- TASK ITEM -
Copy every line that contains the string "lines" from the entries below.

- DATA RECORDS -
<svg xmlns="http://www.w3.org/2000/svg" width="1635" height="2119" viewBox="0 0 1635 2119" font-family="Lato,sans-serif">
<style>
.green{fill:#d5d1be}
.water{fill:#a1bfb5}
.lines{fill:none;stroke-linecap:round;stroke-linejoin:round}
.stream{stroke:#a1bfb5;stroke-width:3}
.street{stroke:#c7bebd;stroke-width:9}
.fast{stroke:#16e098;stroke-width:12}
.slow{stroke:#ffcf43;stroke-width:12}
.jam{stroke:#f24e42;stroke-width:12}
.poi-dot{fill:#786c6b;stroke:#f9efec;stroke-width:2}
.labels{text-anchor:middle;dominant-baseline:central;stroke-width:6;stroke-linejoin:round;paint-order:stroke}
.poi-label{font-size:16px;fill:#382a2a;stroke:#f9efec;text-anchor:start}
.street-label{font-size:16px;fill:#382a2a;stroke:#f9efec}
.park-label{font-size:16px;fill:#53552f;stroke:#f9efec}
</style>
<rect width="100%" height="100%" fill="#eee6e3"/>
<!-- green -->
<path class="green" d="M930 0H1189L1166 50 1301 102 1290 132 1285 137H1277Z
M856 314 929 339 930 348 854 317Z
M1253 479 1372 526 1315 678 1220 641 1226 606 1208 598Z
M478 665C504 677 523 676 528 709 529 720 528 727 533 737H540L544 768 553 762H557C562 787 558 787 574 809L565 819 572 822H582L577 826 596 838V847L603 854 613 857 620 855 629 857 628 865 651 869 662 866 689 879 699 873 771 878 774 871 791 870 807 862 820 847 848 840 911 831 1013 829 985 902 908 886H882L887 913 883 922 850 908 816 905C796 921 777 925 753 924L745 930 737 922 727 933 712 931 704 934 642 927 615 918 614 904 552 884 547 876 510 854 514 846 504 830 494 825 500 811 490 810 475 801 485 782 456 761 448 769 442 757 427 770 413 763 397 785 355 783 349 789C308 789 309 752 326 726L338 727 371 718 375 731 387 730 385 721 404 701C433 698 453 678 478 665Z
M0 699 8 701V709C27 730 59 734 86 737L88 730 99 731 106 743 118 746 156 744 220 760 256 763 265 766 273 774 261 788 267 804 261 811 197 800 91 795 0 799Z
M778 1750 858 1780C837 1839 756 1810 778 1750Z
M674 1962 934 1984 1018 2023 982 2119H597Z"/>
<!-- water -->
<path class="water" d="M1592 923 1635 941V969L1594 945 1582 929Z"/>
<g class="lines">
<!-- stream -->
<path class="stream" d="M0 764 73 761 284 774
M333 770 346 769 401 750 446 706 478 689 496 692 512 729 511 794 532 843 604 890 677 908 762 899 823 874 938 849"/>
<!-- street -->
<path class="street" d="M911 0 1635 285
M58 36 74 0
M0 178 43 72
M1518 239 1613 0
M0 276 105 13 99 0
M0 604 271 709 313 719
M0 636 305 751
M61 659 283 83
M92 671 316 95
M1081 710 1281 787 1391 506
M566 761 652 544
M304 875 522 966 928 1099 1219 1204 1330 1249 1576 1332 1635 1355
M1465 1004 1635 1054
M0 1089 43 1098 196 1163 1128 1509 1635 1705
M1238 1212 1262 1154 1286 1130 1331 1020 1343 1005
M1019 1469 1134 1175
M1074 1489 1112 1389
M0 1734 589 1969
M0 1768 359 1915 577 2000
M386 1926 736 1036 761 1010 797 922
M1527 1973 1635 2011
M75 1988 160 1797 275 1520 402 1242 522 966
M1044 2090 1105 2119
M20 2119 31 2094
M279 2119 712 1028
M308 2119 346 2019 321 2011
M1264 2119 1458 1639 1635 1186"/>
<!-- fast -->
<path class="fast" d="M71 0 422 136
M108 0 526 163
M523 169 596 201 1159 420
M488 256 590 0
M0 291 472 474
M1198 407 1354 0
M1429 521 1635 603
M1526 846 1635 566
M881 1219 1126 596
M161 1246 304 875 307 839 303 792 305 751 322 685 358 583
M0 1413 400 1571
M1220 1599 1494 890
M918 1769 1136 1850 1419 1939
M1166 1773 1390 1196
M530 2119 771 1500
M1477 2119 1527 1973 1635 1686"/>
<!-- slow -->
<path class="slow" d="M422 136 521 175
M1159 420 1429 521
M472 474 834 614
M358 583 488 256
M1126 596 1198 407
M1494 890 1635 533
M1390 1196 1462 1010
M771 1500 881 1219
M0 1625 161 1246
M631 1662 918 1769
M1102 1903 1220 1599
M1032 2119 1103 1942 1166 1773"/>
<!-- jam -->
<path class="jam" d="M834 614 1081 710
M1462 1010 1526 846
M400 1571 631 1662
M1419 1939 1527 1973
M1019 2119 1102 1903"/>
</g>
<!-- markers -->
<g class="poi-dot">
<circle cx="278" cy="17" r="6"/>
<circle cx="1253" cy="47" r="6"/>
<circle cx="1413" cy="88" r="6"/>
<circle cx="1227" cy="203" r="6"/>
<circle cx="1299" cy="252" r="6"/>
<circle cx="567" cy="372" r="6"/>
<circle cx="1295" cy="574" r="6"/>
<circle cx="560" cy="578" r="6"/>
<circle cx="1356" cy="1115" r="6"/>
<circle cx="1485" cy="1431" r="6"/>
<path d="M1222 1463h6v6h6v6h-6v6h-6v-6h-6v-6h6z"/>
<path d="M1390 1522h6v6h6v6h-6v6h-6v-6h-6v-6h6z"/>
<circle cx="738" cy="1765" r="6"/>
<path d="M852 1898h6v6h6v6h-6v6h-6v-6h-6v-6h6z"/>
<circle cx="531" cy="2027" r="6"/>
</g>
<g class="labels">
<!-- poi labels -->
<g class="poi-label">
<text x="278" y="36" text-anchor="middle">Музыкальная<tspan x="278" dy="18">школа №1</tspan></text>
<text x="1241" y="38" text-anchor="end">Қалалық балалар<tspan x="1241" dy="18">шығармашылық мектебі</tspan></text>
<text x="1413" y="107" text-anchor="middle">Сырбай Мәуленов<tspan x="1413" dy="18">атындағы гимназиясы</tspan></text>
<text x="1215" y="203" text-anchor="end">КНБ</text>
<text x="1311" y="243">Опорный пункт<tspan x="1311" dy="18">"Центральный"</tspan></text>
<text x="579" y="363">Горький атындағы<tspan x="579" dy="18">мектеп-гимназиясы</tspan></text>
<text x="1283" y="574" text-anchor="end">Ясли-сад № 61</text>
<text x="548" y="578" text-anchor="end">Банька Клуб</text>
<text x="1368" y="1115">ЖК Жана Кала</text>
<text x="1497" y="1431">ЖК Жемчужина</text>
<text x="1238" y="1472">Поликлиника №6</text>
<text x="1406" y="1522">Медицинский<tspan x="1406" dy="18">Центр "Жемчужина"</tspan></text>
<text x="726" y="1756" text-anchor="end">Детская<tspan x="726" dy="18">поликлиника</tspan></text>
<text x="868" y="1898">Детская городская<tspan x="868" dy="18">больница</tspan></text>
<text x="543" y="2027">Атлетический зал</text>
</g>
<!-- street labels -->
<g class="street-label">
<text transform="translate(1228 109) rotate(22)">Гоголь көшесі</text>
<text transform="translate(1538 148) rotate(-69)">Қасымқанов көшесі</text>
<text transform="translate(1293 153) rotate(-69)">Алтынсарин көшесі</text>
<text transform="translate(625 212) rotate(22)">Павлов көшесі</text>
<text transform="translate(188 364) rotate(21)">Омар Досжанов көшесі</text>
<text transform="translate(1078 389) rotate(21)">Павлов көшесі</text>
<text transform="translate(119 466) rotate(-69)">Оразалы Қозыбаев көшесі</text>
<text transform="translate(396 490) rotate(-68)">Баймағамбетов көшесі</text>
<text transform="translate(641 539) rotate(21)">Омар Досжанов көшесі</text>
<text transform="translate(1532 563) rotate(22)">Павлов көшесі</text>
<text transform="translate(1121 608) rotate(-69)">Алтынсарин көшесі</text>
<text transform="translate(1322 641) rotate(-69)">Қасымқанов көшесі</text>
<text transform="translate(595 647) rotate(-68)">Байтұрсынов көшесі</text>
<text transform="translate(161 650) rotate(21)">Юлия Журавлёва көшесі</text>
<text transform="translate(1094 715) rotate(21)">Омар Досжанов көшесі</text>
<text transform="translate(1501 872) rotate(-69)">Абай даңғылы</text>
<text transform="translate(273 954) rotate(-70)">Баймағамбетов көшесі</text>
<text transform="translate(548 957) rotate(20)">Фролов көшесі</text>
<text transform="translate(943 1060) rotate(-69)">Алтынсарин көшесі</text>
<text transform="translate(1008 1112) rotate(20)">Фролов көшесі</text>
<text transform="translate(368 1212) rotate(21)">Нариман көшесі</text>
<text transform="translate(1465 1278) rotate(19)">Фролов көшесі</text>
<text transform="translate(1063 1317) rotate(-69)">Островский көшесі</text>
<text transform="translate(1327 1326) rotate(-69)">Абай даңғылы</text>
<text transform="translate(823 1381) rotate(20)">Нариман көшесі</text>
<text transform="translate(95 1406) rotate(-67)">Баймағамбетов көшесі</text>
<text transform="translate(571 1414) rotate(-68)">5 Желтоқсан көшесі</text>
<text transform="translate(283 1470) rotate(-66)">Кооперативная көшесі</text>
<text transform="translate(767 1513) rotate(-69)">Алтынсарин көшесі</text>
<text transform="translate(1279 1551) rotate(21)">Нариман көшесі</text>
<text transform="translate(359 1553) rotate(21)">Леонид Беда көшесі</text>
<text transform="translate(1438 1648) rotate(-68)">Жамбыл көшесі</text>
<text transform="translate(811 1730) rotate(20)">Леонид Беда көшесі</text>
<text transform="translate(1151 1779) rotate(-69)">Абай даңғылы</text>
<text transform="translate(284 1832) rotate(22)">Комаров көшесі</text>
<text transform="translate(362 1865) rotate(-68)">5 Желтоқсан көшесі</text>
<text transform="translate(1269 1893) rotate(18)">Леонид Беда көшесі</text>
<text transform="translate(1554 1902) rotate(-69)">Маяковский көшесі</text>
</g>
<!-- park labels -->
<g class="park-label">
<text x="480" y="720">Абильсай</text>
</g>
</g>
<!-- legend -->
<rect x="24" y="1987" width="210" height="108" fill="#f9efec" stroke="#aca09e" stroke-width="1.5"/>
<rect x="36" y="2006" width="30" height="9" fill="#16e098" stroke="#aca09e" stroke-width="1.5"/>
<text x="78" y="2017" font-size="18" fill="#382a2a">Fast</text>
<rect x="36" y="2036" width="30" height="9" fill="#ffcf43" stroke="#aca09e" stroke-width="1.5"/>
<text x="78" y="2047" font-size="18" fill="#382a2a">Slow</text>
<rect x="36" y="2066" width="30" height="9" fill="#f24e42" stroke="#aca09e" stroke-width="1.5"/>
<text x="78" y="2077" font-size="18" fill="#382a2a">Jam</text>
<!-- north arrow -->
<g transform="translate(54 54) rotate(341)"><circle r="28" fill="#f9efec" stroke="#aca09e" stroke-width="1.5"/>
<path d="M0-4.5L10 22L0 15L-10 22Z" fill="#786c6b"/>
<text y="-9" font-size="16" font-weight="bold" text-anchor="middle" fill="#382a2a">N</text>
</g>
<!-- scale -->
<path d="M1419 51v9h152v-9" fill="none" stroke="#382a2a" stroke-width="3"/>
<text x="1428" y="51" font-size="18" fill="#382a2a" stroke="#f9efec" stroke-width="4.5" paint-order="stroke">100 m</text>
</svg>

---

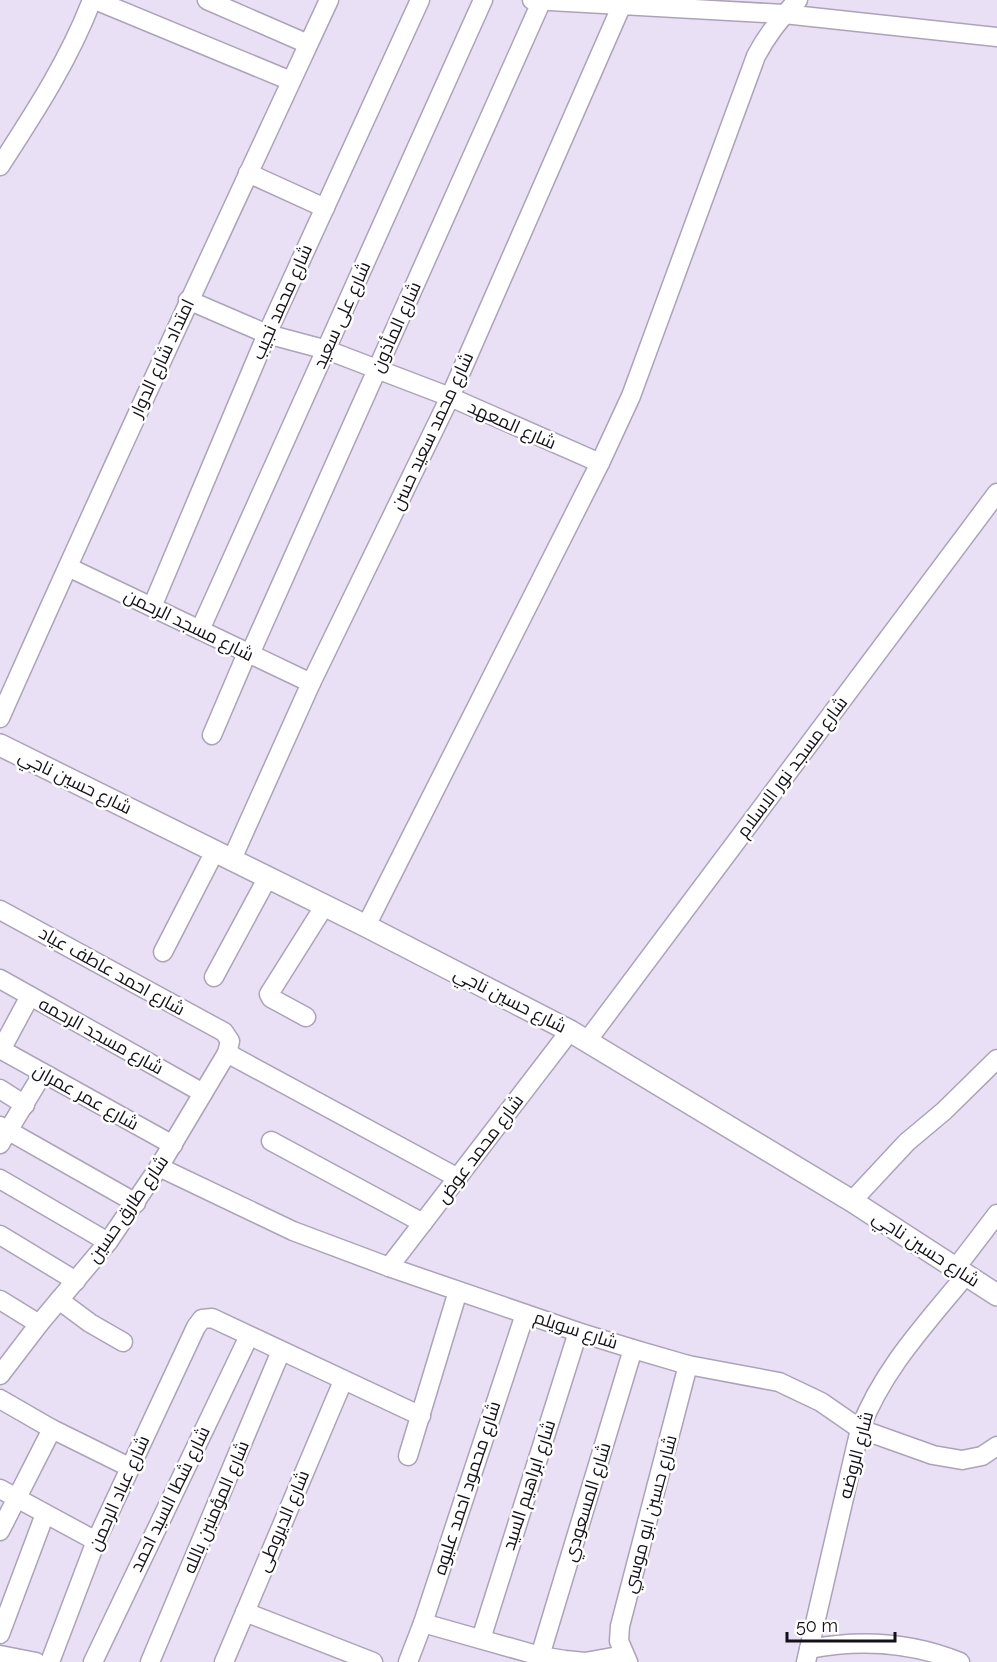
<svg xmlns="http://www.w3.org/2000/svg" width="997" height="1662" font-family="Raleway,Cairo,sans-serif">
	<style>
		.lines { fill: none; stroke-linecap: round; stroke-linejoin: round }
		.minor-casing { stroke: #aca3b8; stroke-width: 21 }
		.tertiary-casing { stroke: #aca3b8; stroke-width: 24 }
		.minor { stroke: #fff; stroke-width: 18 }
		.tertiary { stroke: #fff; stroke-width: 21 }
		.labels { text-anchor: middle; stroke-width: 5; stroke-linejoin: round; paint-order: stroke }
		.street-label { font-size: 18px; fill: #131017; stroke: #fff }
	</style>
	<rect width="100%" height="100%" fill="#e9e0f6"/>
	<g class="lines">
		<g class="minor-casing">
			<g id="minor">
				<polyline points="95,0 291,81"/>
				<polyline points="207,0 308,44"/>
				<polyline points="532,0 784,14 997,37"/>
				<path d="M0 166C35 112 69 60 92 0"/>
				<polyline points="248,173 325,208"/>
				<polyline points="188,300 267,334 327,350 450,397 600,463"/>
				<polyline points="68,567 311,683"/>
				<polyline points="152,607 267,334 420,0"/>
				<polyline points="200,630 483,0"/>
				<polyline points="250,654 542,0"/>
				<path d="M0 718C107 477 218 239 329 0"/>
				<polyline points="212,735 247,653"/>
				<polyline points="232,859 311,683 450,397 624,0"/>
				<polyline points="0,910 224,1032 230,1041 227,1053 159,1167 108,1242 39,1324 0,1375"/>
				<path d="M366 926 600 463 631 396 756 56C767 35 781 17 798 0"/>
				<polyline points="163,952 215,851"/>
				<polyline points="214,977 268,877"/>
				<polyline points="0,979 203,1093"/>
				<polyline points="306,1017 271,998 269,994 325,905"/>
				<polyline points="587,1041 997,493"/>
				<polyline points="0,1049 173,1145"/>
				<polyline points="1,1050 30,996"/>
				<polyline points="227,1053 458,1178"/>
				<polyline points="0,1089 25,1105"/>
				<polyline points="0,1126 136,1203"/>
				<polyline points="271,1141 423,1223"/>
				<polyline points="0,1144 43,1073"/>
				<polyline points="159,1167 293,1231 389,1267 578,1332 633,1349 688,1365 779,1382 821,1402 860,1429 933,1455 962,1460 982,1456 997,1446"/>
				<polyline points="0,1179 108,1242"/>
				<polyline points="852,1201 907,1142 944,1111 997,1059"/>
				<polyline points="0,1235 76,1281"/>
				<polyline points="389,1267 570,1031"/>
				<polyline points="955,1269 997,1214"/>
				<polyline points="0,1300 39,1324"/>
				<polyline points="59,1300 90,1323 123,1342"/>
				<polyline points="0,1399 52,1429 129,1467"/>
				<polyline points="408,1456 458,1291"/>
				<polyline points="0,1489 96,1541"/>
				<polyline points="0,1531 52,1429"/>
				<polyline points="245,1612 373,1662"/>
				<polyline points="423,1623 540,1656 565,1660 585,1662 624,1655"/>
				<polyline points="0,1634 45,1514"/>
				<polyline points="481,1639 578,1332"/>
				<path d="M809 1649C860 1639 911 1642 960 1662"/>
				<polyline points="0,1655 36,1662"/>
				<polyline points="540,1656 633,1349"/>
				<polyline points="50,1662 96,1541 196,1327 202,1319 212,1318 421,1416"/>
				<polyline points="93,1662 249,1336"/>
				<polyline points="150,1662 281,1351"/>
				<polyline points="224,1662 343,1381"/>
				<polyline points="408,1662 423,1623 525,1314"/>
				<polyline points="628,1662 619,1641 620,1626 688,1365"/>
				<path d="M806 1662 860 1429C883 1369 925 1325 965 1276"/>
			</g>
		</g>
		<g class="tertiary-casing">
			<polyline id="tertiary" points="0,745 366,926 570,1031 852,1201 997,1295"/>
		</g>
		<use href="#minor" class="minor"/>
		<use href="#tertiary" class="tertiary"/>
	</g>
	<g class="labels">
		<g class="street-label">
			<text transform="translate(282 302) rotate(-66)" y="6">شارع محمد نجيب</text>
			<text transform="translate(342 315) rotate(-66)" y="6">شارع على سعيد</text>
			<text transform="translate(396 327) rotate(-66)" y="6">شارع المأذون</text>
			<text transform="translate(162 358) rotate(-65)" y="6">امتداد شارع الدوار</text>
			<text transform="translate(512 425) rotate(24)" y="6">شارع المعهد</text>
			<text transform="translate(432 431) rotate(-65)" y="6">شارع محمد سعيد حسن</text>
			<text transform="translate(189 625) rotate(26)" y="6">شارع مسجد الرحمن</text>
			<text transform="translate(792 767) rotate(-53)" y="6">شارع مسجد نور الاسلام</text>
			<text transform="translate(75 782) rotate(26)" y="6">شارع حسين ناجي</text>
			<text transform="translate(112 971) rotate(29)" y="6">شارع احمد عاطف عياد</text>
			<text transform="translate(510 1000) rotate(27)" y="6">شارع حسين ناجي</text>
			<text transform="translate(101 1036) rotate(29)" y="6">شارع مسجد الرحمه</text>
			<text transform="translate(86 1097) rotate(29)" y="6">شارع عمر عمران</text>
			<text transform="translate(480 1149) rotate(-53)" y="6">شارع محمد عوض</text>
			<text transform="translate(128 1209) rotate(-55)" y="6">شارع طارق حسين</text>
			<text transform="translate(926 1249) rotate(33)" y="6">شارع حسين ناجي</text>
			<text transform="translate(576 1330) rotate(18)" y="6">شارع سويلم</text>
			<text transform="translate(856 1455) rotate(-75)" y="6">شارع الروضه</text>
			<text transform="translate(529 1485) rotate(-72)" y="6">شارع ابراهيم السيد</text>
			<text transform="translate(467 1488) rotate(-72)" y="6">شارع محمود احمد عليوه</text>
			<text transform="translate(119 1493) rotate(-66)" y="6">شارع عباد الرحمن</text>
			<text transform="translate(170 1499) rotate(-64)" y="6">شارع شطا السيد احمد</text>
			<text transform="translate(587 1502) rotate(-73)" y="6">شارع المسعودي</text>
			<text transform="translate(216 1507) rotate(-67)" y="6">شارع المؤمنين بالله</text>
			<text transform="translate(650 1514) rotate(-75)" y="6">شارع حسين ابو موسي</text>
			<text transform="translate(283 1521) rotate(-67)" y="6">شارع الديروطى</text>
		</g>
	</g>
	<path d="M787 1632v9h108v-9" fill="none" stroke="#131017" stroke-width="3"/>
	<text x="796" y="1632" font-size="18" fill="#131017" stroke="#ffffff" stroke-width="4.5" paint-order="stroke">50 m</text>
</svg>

- RESPONSE TO THE TASK -
.lines{fill:none;stroke-linecap:round;stroke-linejoin:round}
<g class="lines">
		.lines { fill: none; stroke-linecap: round; stroke-linejoin: round }
	<g class="lines">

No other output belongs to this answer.